But the challenges staring directly back at her were numerous. She had no experience running a business, leave alone any stint in manufacturing. She was new in tea.
“Borrowing from banks meant we had to have collateral, which we didn’t. And like I said at the beginning, I lacked management experience while the market was also not ready for innovative products,” Flora noted while reflecting back on the modest beginnings of Melvin’s Teas, which currently employs over 120 staff.
To address these challenges, she had to act. “First, I sought business advice from people who had been in the industry, I also went to Kabete Campus of Food Technology to learn about food technology and processing.
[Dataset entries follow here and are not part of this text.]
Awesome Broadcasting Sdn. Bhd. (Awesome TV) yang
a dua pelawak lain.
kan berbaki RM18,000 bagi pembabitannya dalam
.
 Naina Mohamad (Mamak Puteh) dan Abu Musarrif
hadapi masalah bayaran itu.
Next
Then I got financial support from family, my Sacco and a few friends. I also found a fund for women that helped with additional capital,” she said.
“My mother being a seasoned entrepreneur supported us right through. And we invested heavily in marketing with the team always trying to get into prospective customers’ homes.”
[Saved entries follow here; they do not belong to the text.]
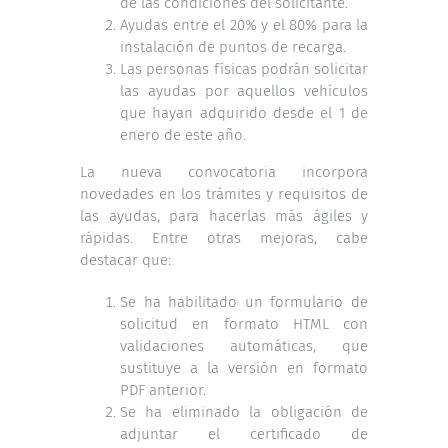
de las condiciones del solicitante.
Ayudas entre el 20% y el 80% para la
instalación de puntos de recarga.
Las personas físicas podrán solicitar
las ayudas por aquellos vehículos
que hayan adquirido desde el 1 de
enero de este año.
La nueva convocatoria incorpora
novedades en los trámites y requisitos de
las ayudas, para hacerlas más ágiles y
rápidas. Entre otras mejoras, cabe
destacar que:
Se ha habilitado un formulario de
solicitud en formato HTML con
validaciones automáticas, que
sustituye a la versión en formato
PDF anterior.
Se ha eliminado la obligación de
adjuntar el certificado de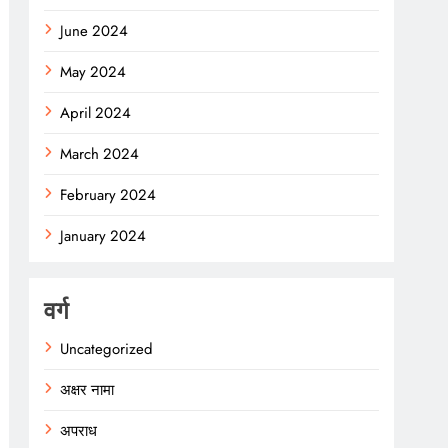
June 2024
May 2024
April 2024
March 2024
February 2024
January 2024
वर्ग
Uncategorized
अक्षर नामा
अपराध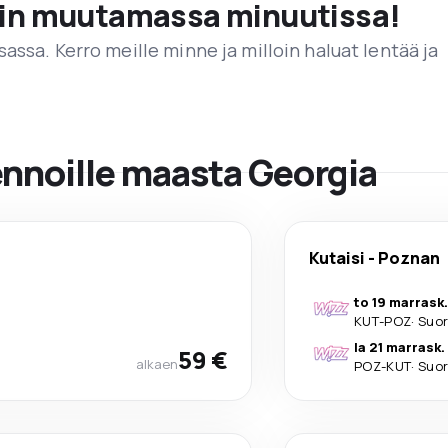
vain muutamassa minuutissa!
assa. Kerro meille minne ja milloin haluat lentää ja
ennoille maasta Georgia
Kutaisi
-
Poznan
to 19 marrask.
KUT
-
POZ
·
Suo
la 21 marrask.
59 €
alkaen
POZ
-
KUT
·
Suo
Despite the initial challenges, Melvin’s Teas has grown and become a major beverage brand. The company’s products are currently available in majority of the HORECAS – that is Hilton, Karen Golf Club, Simbisa, and Artcaffe, to name a few. There’s also Melvin’s TeaHouse, owned by the company, where tea lovers can enjoy the beverage.
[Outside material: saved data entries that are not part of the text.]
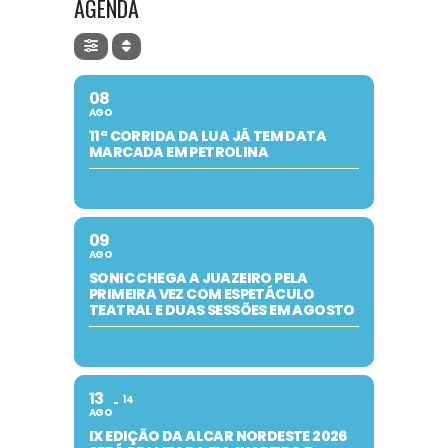
AGENDA
08
AGO
11ª CORRIDA DA LUA JÁ TEM DATA
MARCADA EM PETROLINA
09
AGO
SONIC CHEGA A JUAZEIRO PELA
PRIMEIRA VEZ COM ESPETÁCULO
TEATRAL E DUAS SESSÕES EM AGOSTO
13
14
AGO
IX EDIÇÃO DA ALCAR NORDESTE 2026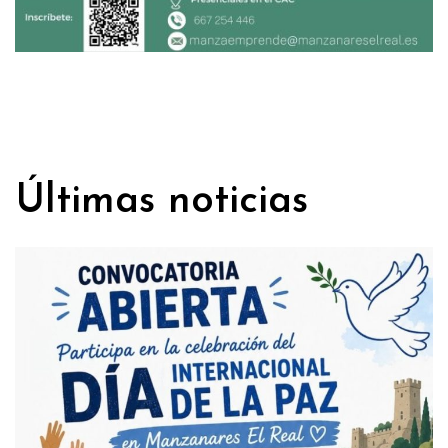
Últimas noticias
All this goes to show that the market and consumers have accepted and embraced Melvin’s Teas brands.
“Our product has a health proposition and yes, all the eateries that support this have reached out one way or the other,” Flora says. “Being 100% naturally flavoured products, our brands have been well received in the Kenyan market and my business has grown over the last 25 years. Especially during this time when the consumer is very careful on they consume more and more people are looking for Melvin’s teas.”